As a result, Ketelhohn said he and Harvard police were observing an increasing number of taxis and trucks speeding through the Quad.

In the past, Randall said, the ruts in the roadway, eliminated over the summer, served as substitutes for speed bumps because they sufficiently slowed the traffic.

James H. Ware, Cabot House Co-Master, said cabs and delivery vehicles were traveling as fast as 40 mph on the roadway.

Since the speed bumps’ installations, Ketelhohn said he has observed that taxis are traveling at slower speeds on the Quad roadway.

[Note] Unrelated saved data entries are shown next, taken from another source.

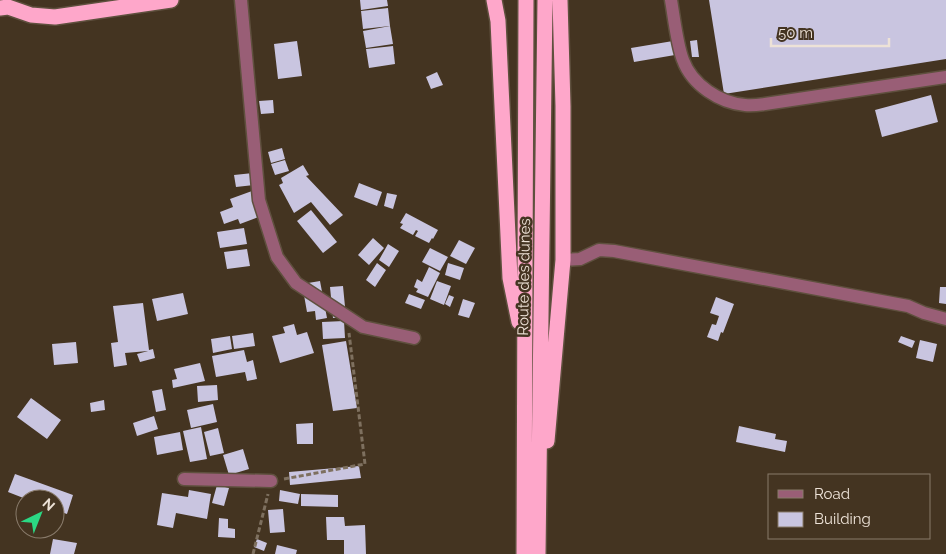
<svg xmlns="http://www.w3.org/2000/svg" width="946" height="554" font-family="Raleway,sans-serif">
	<rect width="100%" height="100%" fill="#443421"/>
	<path fill="#c9c5e0" d="M360,0H387L388,6L361,10Z
		M709,0H946V59L724,94Z
		M388,8L390,26L363,29L361,11Z
		M390,26L393,44L366,48L363,31Z
		M697,40L699,57H692L690,41Z
		M297,41L302,76L278,79L274,44Z
		M673,41L675,55L634,62L631,48Z
		M393,46L395,64L369,68L366,49Z
		M437,72L443,85L431,89L426,77Z
		M931,95L938,122L882,137L875,110Z
		M273,100L274,113L261,114L259,101Z
		M282,148L285,159L271,163L268,152Z
		M285,160L289,171L275,175L271,164Z
		M303,165L309,175L306,176L343,215L330,225L311,202L294,213L279,185L283,183L281,178Z
		M253,173L254,185L236,187L234,175Z
		M359,183L382,192L377,206L354,197Z
		M252,191L261,216L240,224L238,219L224,224L220,212L233,207L230,199Z
		M387,193L397,195L393,209L384,206Z
		M311,210L337,242L323,253L297,221Z
		M406,213L438,230L433,239L432,238L429,243L415,236L418,231L416,230L413,235L400,228L403,224L400,223Z
		M244,228L247,244L220,248L217,232Z
		M373,238L384,248L369,265L358,255Z
		M459,240L475,248L466,264L450,256Z
		M388,244L399,251L389,267L379,260Z
		M430,248L448,257L440,271L422,262Z
		M247,249L250,266L227,269L224,252Z
		M377,263L386,270L375,287L366,280Z
		M448,263L464,268L460,280L445,275Z
		M429,267L440,273L428,297L416,292L418,289L414,287L417,279L422,282Z
		M320,281L327,318L316,320L315,311L307,312L302,284Z
		M437,281L451,286L444,305L430,299Z
		M343,286L346,317L333,318L330,287Z
		M940,287H946V304L939,303Z
		M183,293L188,314L157,321L152,299Z
		M409,294L425,300L421,309L405,303Z
		M449,295L454,297L450,307L445,304Z
		M716,297L734,304L723,333L721,332L718,341L707,337L712,324L716,325L719,316L710,313Z
		M463,299L475,303L469,318L458,315Z
		M143,303L149,350L153,349L155,358L140,362L137,354L148,351L125,353L127,365L114,367L111,343L118,342L113,306Z
		M344,321L345,338L323,339L322,322Z
		M294,324L297,335L307,332L314,353L280,363L272,336L285,333L283,327Z
		M253,333L255,346L234,349L232,336Z
		M230,336L232,349L213,353L211,339Z
		M901,336L915,341L912,348L898,342Z
		M920,340L937,344L933,362L916,358Z
		M346,341L357,408L333,411L322,345Z
		M76,342L78,363L54,365L52,344Z
		M244,350L247,362L253,360L257,379L247,381L245,372L216,377L212,356Z
		M200,363L205,381L173,388L172,380L177,379L174,369Z
		M217,385L218,400L198,402L197,386Z
		M162,389L166,410L156,412L152,391Z
		M31,398L61,420L47,439L17,417Z
		M104,400L105,410L91,412L90,403Z
		M213,404L217,422L191,428L187,410Z
		M154,416L158,429L137,436L133,423Z
		M313,423V444H297L296,424Z
		M739,426L776,434L775,439L787,441L785,452L736,442Z
		M201,427L207,459L190,462L183,431Z
		M218,428L224,453L210,456L204,432Z
		M180,432L183,450L157,455L154,437Z
		M243,449L249,469L229,475L223,455Z
		M359,466L361,478L290,485L289,472Z
		M15,474L73,495L67,514L55,510V499H26L8,492Z
		M217,485L229,488L224,506L212,503Z
		M189,490L211,494L207,519L176,513L173,528L157,525L162,493L188,497Z
		M280,490L300,494L298,504L279,501Z
		M301,494L338,495V507L301,506Z
		M283,509L285,532L270,533L268,510Z
		M326,517H344L345,526L365,525L366,554H344V540H327Z
		M219,518L228,519V528L235,529V538L218,537Z
		M53,539L77,543L74,554H50Z
		M257,539L267,543L264,551L254,547Z
		M277,545L297,550L296,554H275Z"/>
	<g fill="none" stroke-linecap="round" stroke-linejoin="round">
		<defs>
			<path id="minor" d="M241,0L259,200L277,257L296,283L363,327L414,338
				M671,0C674,17 677,45 683,60C692,85 720,103 745,105C752,106 758,105 765,104L946,77
				M563,260L580,259L599,250L614,251L908,306L924,313L946,319
				M184,479L271,481"/>
			<path id="highway" d="M494,0L498,21L510,278L519,322
				M0,8L8,7L31,15L55,17L171,0
				M547,441L563,260V106L560,0
				M524,554L526,0
				M538,554L545,0"/>
		</defs>
		<use href="#minor" stroke="#5f503e" stroke-width="15"/>
		<use href="#highway" stroke="#5f503e" stroke-width="18"/>
		<path stroke="#7e705f" stroke-width="3" stroke-dasharray="5 2.5" stroke-linecap="butt" d="M284,479L365,464L349,333
			M253,554L268,494"/>
		<use href="#minor" stroke="#995e76" stroke-width="12"/>
		<use href="#highway" stroke="#fea7ca" stroke-width="15"/>
	</g>
	<g text-anchor="middle" stroke-width="5" stroke-linejoin="round" paint-order="stroke">
		<g font-size="15" fill="#ede2d7" stroke="#443421">
			<text transform="translate(524 277) rotate(-89)" y="5">Route des dunes</text>
		</g>
	</g>
	<rect x="768" y="474" width="162" height="65" fill="#443421" stroke="#887a6a"/>
	<rect x="778" y="490" width="25" height="8" fill="#995e76" stroke="#887a6a"/>
	<text x="814" y="499" font-size="15" fill="#ede2d7">Road</text>
	<rect x="778" y="512" width="25" height="15" fill="#c9c5e0" stroke="#887a6a"/>
	<text x="814" y="524" font-size="15" fill="#ede2d7">Building</text>
	<g transform="translate(40 514) rotate(43)"><circle r="24" fill="#443421" stroke="#887a6a"/>
	<path d="M0-4L9 19L0 12L-9 19Z" fill="#2bd884"/>
	<text y="-8" font-size="14" font-weight="bold" text-anchor="middle" fill="#ede2d7">N</text>
	</g>
	<path d="M771 38v8h118v-8" fill="none" stroke="#ede2d7" stroke-width="2.5"/>
	<text x="778" y="38" font-size="15" fill="#ede2d7" stroke="#443421" stroke-width="4" paint-order="stroke">50 m</text>
</svg>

Although Randall and House Masters in the Quad said they don’t remember a pedestrian being hit on the road, “These renovations have been needed for a long time,” said William A. Graham, Currier House Master. “We’re looking forward to having it all happen and be done.”

Halvorson Company, which designed Post Office Square in downtown Boston, is designing the renovated Quad roadway with a technique commonly used in Europe: sections of the short road will be graded to different heights and painted various colors to slow down drivers.

“They’ve designed a new approach to the roadway called ‘traffic calming,’ which provides table top areas, making you drive up onto a plaza and back down again,” Randall said.

Planting trees and adding new lighting, Randall said, will also serve to “clean up the roadway and make it more pedestrian-friendly.”

Randall said renovation additional plans for the road include widening the entrance at its Shepard St. intersection to prevent shuttles from climbing onto the curb and narrowing the road everywhere else to make it feel “more like a pedestrian way than a city street.”

Randall said she is not sure of the total cost of the renovations.